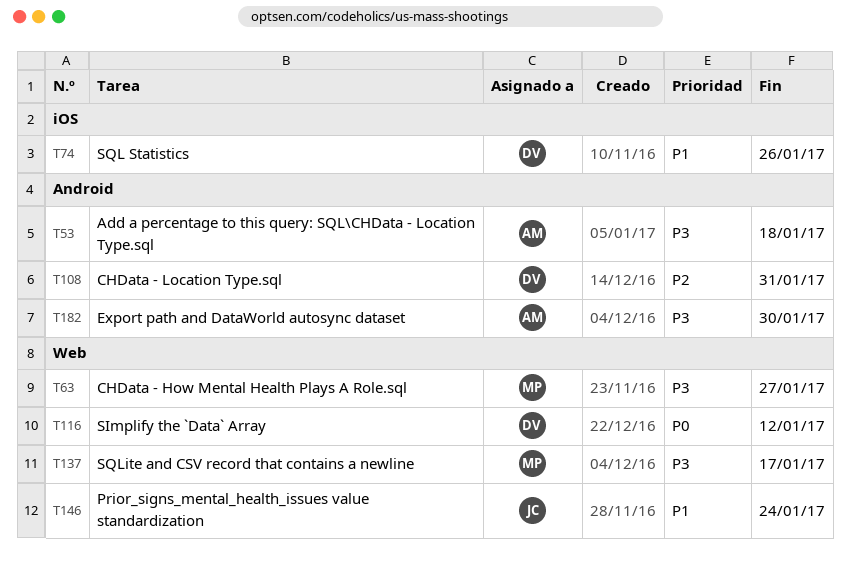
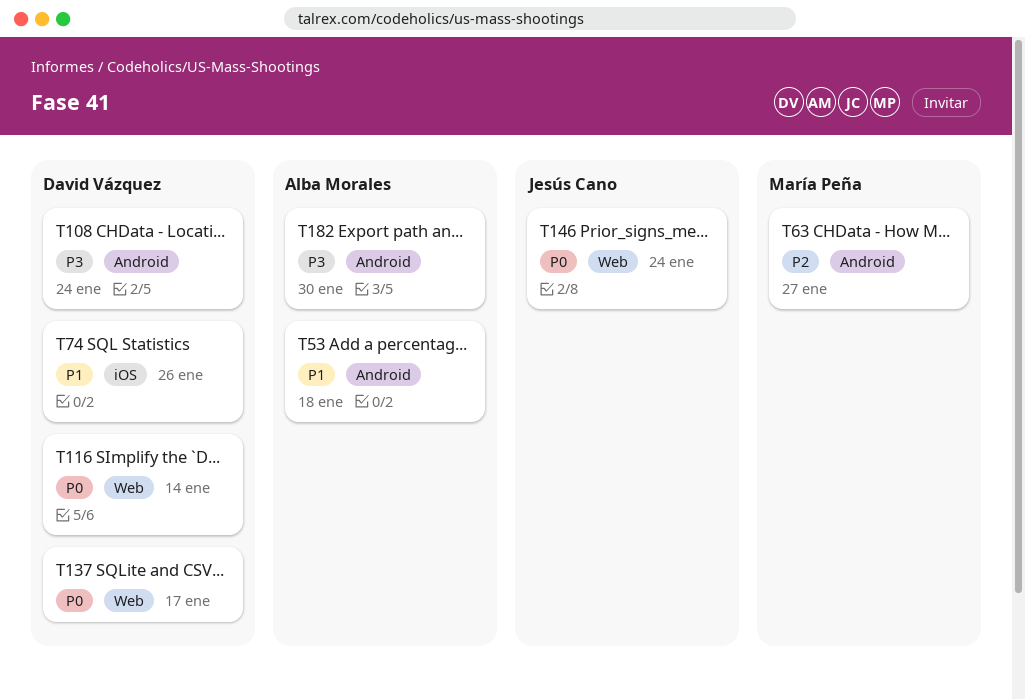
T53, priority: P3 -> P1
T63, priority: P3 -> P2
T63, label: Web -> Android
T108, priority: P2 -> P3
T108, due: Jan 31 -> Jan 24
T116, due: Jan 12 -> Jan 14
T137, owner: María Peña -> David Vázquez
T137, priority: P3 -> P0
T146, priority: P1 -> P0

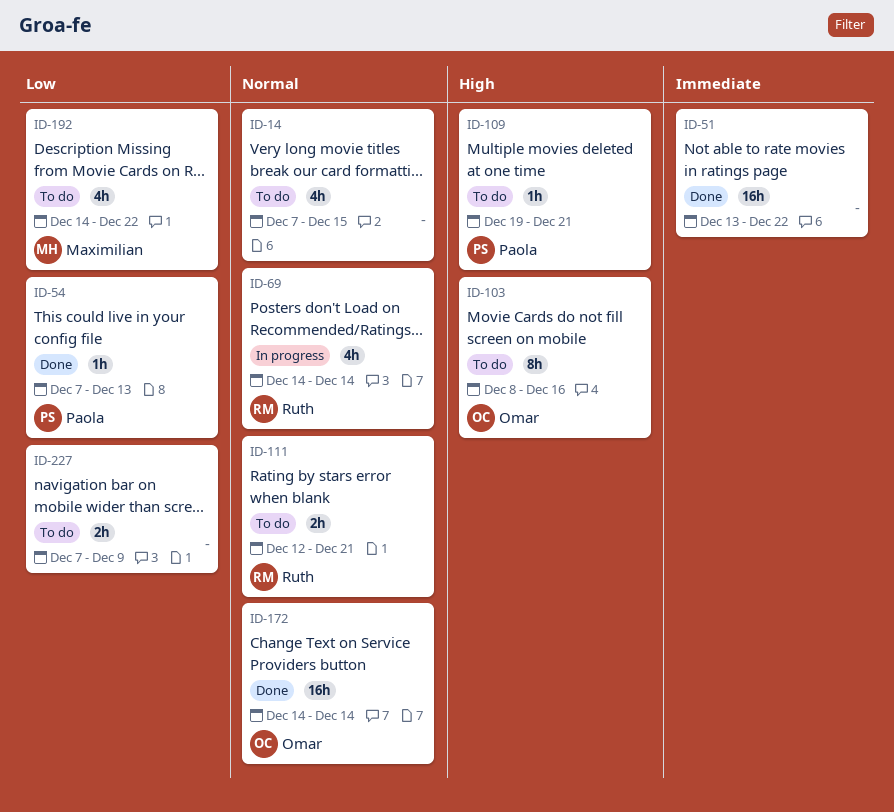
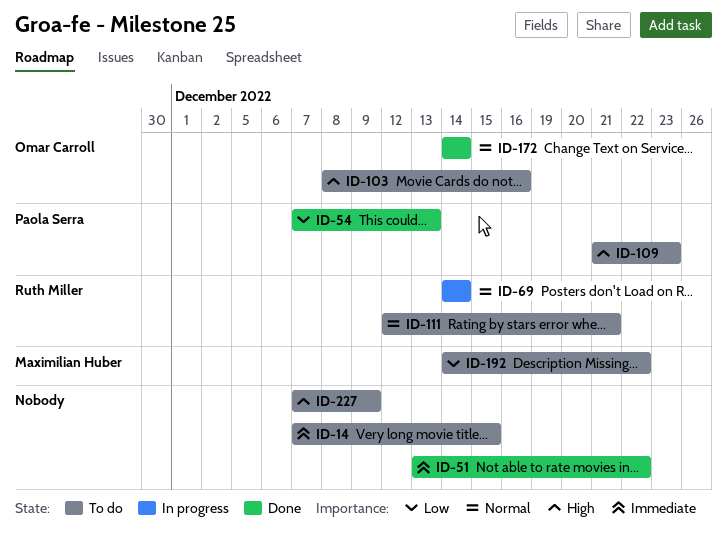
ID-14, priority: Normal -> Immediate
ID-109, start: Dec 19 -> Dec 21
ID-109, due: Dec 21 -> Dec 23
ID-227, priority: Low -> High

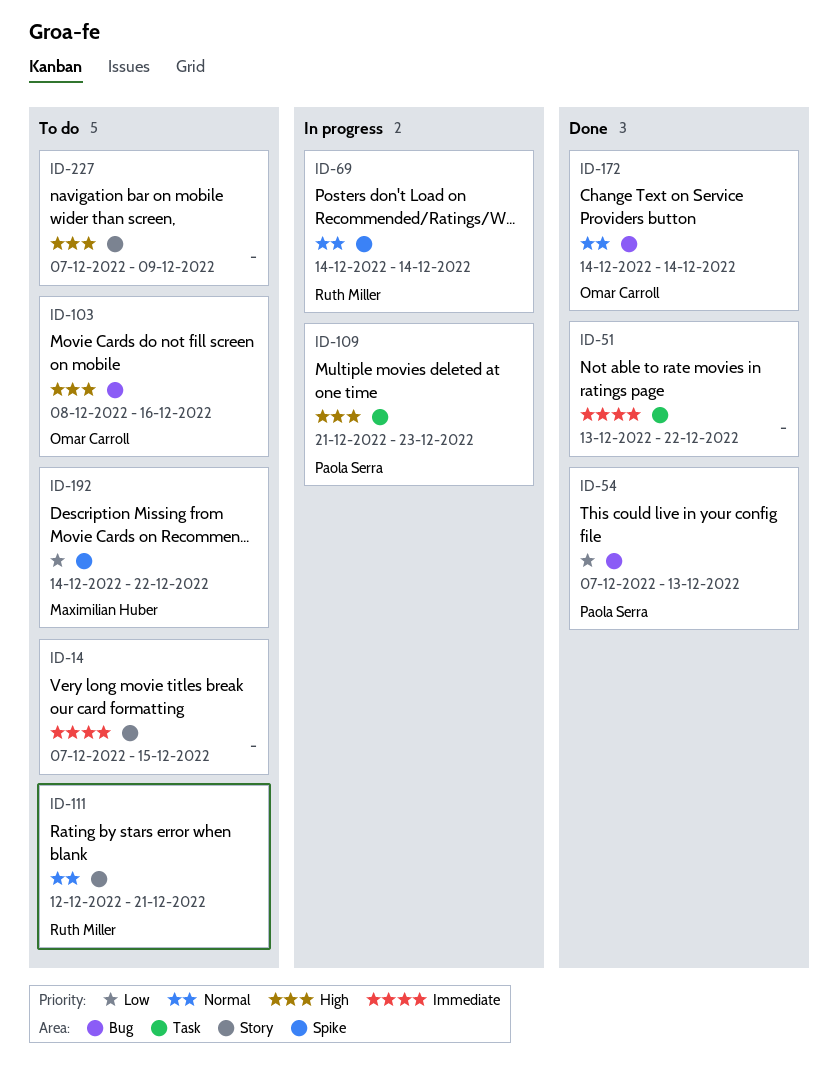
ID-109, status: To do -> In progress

◇ ◇ ◇ ◇

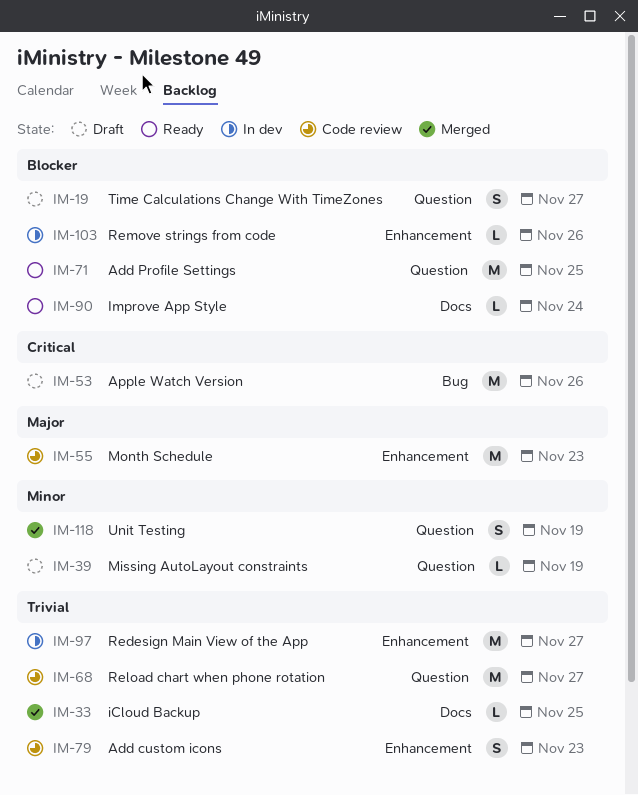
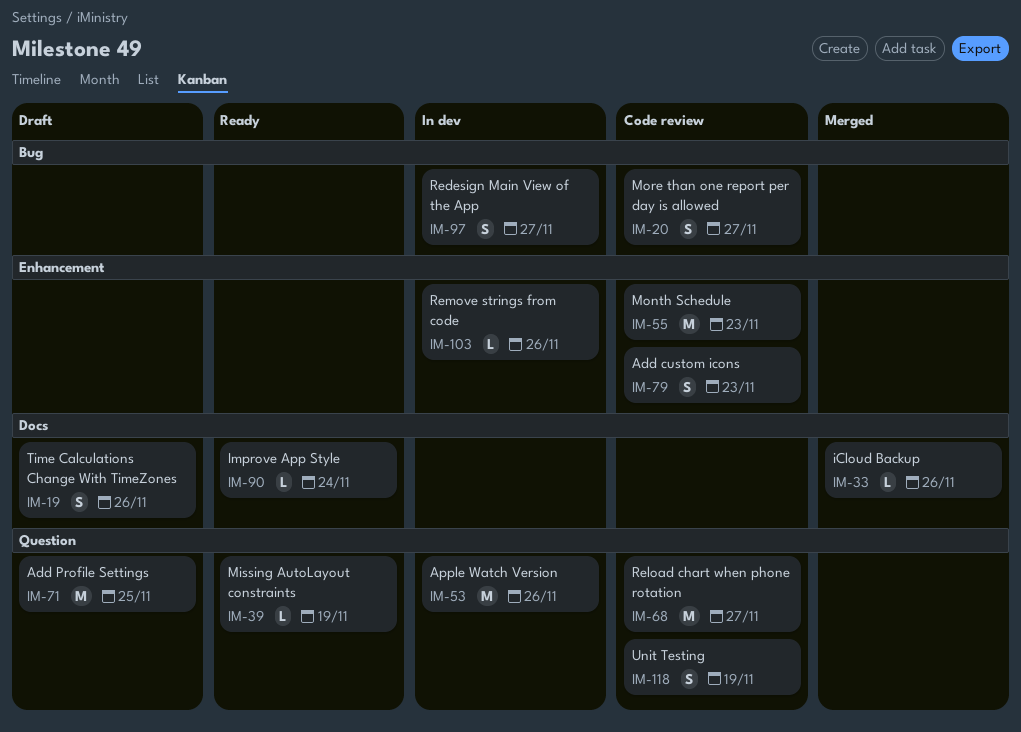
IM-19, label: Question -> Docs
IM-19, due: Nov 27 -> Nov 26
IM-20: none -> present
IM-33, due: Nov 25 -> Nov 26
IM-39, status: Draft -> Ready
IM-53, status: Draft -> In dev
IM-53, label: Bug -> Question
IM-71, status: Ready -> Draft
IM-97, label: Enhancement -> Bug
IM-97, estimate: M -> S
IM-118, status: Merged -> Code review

◇ ◇ ◇ ◇

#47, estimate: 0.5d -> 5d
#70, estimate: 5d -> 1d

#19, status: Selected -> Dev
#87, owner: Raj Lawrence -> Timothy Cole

◇ ◇ ◇ ◇

▸ **EXERCISE**:
Beginning at the line with "#19, status: Selected -> Dev" and ending at the line with "#87, owner: Raj Lawrence -> Timothy Cole", reproduce each line of the data above exactly, and add no other lines.

▸ **RESPONSE TO THE TASK**:
#19, status: Selected -> Dev
#87, owner: Raj Lawrence -> Timothy Cole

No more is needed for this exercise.